Russia is beginning to deploy the third S-400 Triumph Air Defense Missile System with an air-defense regiment based in Russia’s Far-East.
S-400 (NATO reporting name SA-21 Growler) was developed by the Almaz Central Design Bureau as an upgrade of the S-300PMU-3 air defense missile system. Development began in 1999 and the first unit was declared operational in 2007 – the first S-400 regiment stationed near the town of Elektrostal. The second unit has recently completed training at Kapustin Yar and is currently shipping equipment to its permanent base outside Dmitrov near Moscow. The base is expected to become operational in March 2011.
An S-400 regiment comprises two squadrons each equipped with eight launchers (a total of 32 ready to fire missiles per squadron). The Triumph unit employs three different missiles to cover its entire envelope – the very long range 40N6, long range 48N6E3 and short range 9M96E or 9M96E2 missiles. The S-400 system has demonstrated its capability to perform ballistic missile interception, by successfully intercepting a ballistic missile target with an upgraded 48N6DM interceptor missile.

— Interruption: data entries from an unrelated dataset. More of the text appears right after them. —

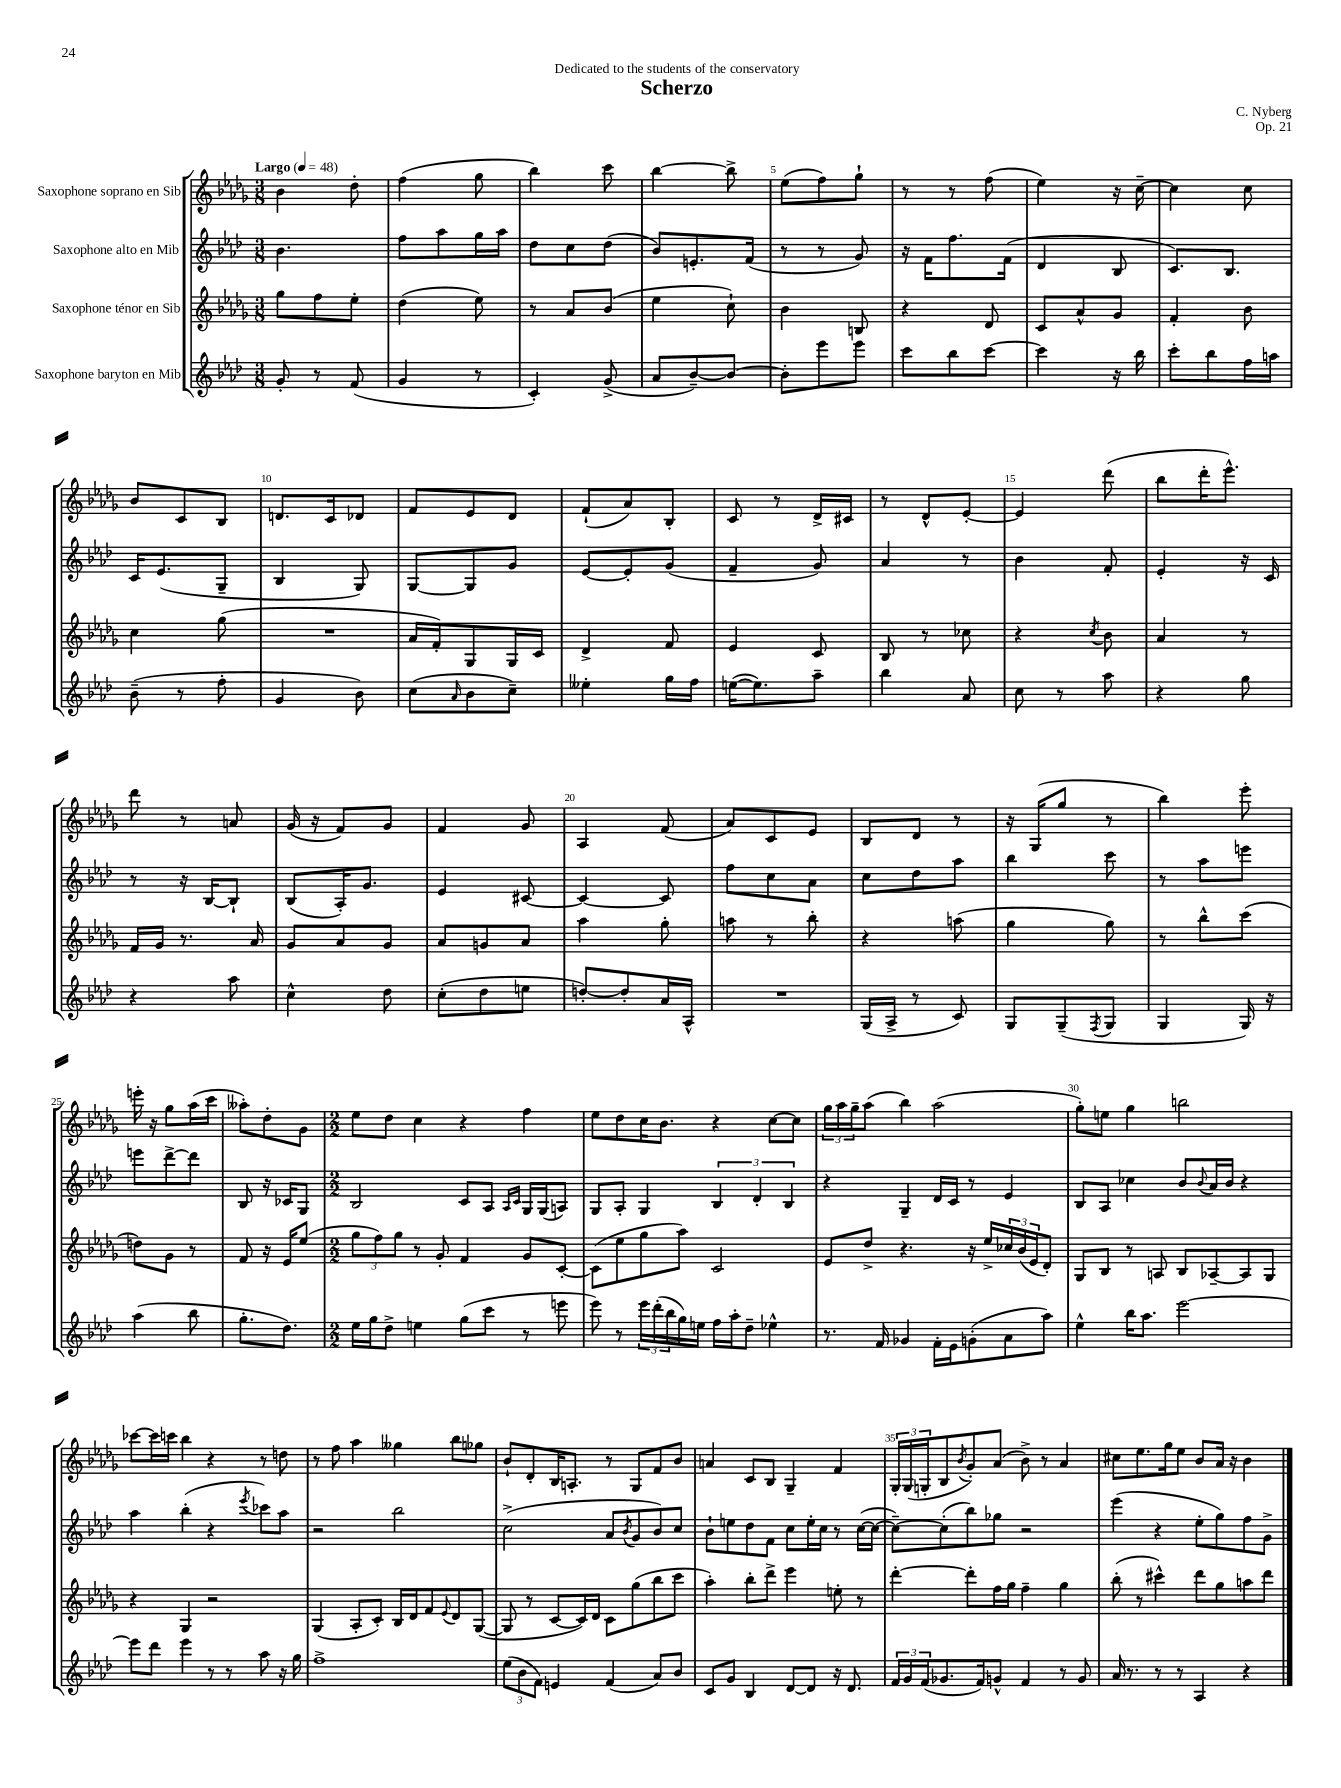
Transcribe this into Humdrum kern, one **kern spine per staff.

**kern	**kern	**kern	**kern
*staff4	*staff3	*staff2	*staff1
*clefG2	*clefG2	*clefG2	*clefG2
*k[b-e-a-d-]	*k[b-e-a-d-g-]	*k[b-e-a-d-]	*k[b-e-a-d-g-]
*M3/8	*M3/8	*M3/8	*M3/8
*MM48	*MM48	*MM48	*MM48
8g'	8gg-	4.b-	4b-
8r	8ff	.	.
(8f	8ee-'	.	8dd-'
=	=	=	=
4g	(4dd-	8ff	(4ff
.	.	8aa-	.
8r	8ee-)	16gg	8gg-
.	.	16aa-	.
=	=	=	=
4c')	8r	8dd-	4bb-)
.	8a-	8cc	.
(8g^	(8b-	(8dd-	8ccc
=	=	=	=
8a-	4ee-	8b-)	[4bb-
[8b-~)	.	8.e'	.
8b-_	8cc`)	.	8bb-^]
.	.	(16f	.
=	=	=	=
8b-']	4b-	8r	(8ee-
8eee-	.	8r	8ff)
8eee-	8B	8g)	8gg-`
=	=	=	=
8ccc	4r	16r	8r
.	.	16f	.
8bb-	.	8.ff	8r
[8ccc	8d-	.	(8ff
.	.	(16f	.
=	=	=	=
4ccc]	8c	4d-	4ee-)
.	8a-^^	.	.
16r	8g-	8B-	16r
16bb-	.	.	[16cc~
=	=	=	=
8ccc'	4f'	8.c)	4cc]
8bb-	.	.	.
.	.	8.B-	.
16ff	8b-	.	8cc
16aa	.	.	.
=	=	=	=
(8b-~	4cc	16c	8b-
.	.	(8.e-	.
8r	.	.	8c
8ff'	(8gg-	8G~	8B-
=	=	=	=
4g	4.r	4B-	8.d
.	.	.	16c
8b-)	.	8G)	8d-
=	=	=	=
(8cc	16a-	[8G	8f
.	16f')	.	.
16qqa-	.	.	.
8b-	8G-	8G]	8e-
8cc~)	16G-	8g	8d-
.	16c	.	.
=	=	=	=
4ee--'	4d-^	[8e-	(8f`
.	.	8e-']	8a-)
16gg	8f	(8g	8B-'
16ff	.	.	.
=	=	=	=
([16ee	4e-	4f~	8c
8.ee])	.	.	.
.	.	.	8r
8aa-~	8c	8g)	16d-^
.	.	.	16c#
=	=	=	=
4bb-	8B-	4a-	8r
.	8r	.	8d-^^
8a-	8cc-	8r	[8e-'
=	=	=	=
8cc	4r	4b-	4e-]
8r	.	.	.
.	8qcc	.	.
8aa-	8b-	8f'	(8ddd-
=	=	=	=
4r	4a-	4e-'	8bb-
.	.	.	16ddd-'
.	.	.	8.eee-^^)
8gg	8r	16r	.
.	.	16c	.
=	=	=	=
4r	16f	8r	8ddd-
.	16g-	.	.
.	8.r	16r	8r
.	.	[16B-	.
8aa-	.	8B-`]	8a
.	16a-	.	.
=	=	=	=
4cc^^	8g-	(8B-	(16g-
.	.	.	16r
.	8a-	16A-')	8f)
.	.	8.g	.
8dd-	8g-	.	8g-
=	=	=	=
(8cc'	8a-	4e-	4f
8dd-	8g	.	.
8ee	8a-	[8c#	8g-
=	=	=	=
[8dd')	4aa-	4c#_	4A-
8dd']	.	.	.
16a-	8gg-'	8c#]	(8f
16A-^^	.	.	.
=	=	=	=
4.r	8aa	8ff	8a-)
.	8r	8cc	8c
.	8bb-'	8a-	8e-
=	=	=	=
(16G	4r	8cc	8B-
16A-^	.	.	.
8r	.	8dd-	8d-
8c)	(8aa	8aa-	8r
=	=	=	=
8G	4gg-	4bb-	16r
.	.	.	(16G-
(8G~	.	.	8gg-
8qF	.	.	.
8G	8gg-)	8ccc	8r
=	=	=	=
4G	8r	8r	4bb-)
.	8bb-^^	8aa-	.
16G)	(8ccc	8eee	8eee-'
16r	.	.	.
=	=	=	=
(4aa-	8dd)	8eee	16eee'
.	.	.	16r
.	8g-	[8ddd-^	8gg-
8bb-	8r	8ddd-]	(16aa-
.	.	.	16ccc
=	=	=	=
8.gg'	8f	8B-	8aa--')
.	16r	16r	8dd-'
8.dd-)	16e-	16c-	.
.	(8ee-	8G	8g-
=	=	=	=
*M2/2	*M2/2	*M2/2	*M2/2
16ee-	12gg-	2B-	8ee-
16gg	.	.	.
.	12ff)	.	.
8dd-^	.	.	8dd-
.	12gg-	.	.
4ee	8r	.	4cc
.	8g-'	.	.
(8gg	4f	8c	4r
8ccc	.	8A-	.
.	.	16qqA-	.
.	.	16qqc	.
8r	8g-	16G	4ff
.	.	(16G	.
8eee	[8c'	8A)	.
=	=	=	=
8eee-)	(8c]	8G	8ee-
8r	8ee-	8A-'	8dd-
24eee-	8gg-	4G	16cc
(24ddd-'	.	.	.
.	.	.	8.b-
24bb-	.	.	.
16gg)	8aa-)	.	.
16ee	.	.	.
16ff	2c	6B-	4r
16aa-'	.	.	.
8dd-~	.	.	.
.	.	6d-'	.
4ee-^^	.	.	[8cc
.	.	6B-	.
.	.	.	8cc]
=	=	=	=
8.r	8e-	4r	24gg-
.	.	.	24aa-
.	.	.	24gg-~
.	8dd-^	.	(8aa-
16f	.	.	.
4g-	4.r	4G~	4bb-)
16f'	.	16d-	(2aa-
16e-	.	16c	.
(8g'	16r	8r	.
.	16ee-^	.	.
8a-	24cc-	4e-	.
.	(24b-	.	.
.	24e-	.	.
8aa-)	8d-')	.	.
=	=	=	=
4ee-^^	8G-	8B-	8gg-')
.	8B-	8A-	8ee
16bb-	8r	4cc-	4gg-
8.aa-	.	.	.
.	8A	.	.
[2eee-	8B-	8b-	2bb
.	.	8qqb-	.
.	[8A-~	16a-	.
.	.	16b-	.
.	8A-]	4r	.
.	8G-	.	.
=	=	=	=
8eee-]	4r	4aa-	[8ccc-
8ddd-	.	.	16ccc-]
.	.	.	16ccc
4eee-	4G-	(4bb-'	4bb-
8r	2r	4r	4r
8r	.	.	.
.	.	8qeee-	.
8aa-	.	8ccc-)	8r
16r	.	8aa-	8dd
16gg	.	.	.
=	=	=	=
1ff^	(4G-	2r	8r
.	.	.	8ff
.	8A-'	.	4aa-
.	8c')	.	.
.	16B-	2bb-	4gg--
.	16d-	.	.
.	8f	.	.
.	8qqe-	.	.
.	8d-	.	8bb-
.	([8G-	.	8gg-
=	=	=	=
(12ee-	8G-]	(2cc^	8b-`
12b-	.	.	.
.	8r	.	8d-'
12f)	.	.	.
4e	[8c	.	16B-
.	.	.	8.A'
.	16c])	.	.
.	16d-	.	.
(4f	8c	8a-	8r
.	.	8qb-	.
.	(8gg-	8g	8G-
8a-)	8bb-	8b-)	8f
8b-	8ccc	8cc	8b-
=	=	=	=
8c	4aa-')	8b-`	4a
8g	.	8ee	.
4B-	8bb-'	8dd-	8c
.	8ddd-^	8f	8B-
[8d-	4eee-	8cc	4G-~
8d-]	.	16ee'	.
.	.	16cc	.
16r	8ee'	8r	4f
8.d-	.	.	.
.	8r	([16cc	.
.	.	16cc_	.
=	=	=	=
24f	[4ddd-'	8cc~_)	24G-'
24g	.	.	(24G-
(24f	.	.	24G'
8.g-	.	(8cc']	8B-
.	.	.	8qb-
.	8ddd-']	8bb-)	8g-')
16f)	.	.	.
8g^^	16ff	8gg-	(8a-
.	16gg-	.	.
4f	4ff~	2r	8b-^)
.	.	.	8r
8r	4gg-	.	4a-
8g	.	.	.
=	=	=	=
16a-	(8bb-'	(4eee-	8cc#
8.r	.	.	.
.	8r	.	8.ee-
8r	4ccc#^^)	4r	.
.	.	.	16gg-
8r	.	.	8ee-
4A-	8ddd-	8ee-'	8b-
.	8gg-	8gg)	16a-
.	.	.	16r
4r	8aa	8ff	4b-
.	8ddd-	8g^	.
==	==	==	==
*-	*-	*-	*-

According to Russian sources, the S-400 is capable of detecting six targets out to a range of 400 km (250 miles), including aircraft, cruise missiles, and ballistic missiles having a range of maximum 3,500 km and a speed of maximum 4.8 km/s and then engaging them at ranges of up to 200 km. It is designed to have improved performance against stealth aircraft.
According to aerospace defense strategic commander Lt. Gen. Valery Ivanov, the S-500, the successor of the current SA-10 (S-300PMU-1/2) is expected to enter full rate production in 2014. The new S-400, and Pantsir mobile air defense system and currently in development S-500 are expected to be the centerpiece of the Russian air defense modernization plan, scheduled to follow through the decade and be completed by the year 2020.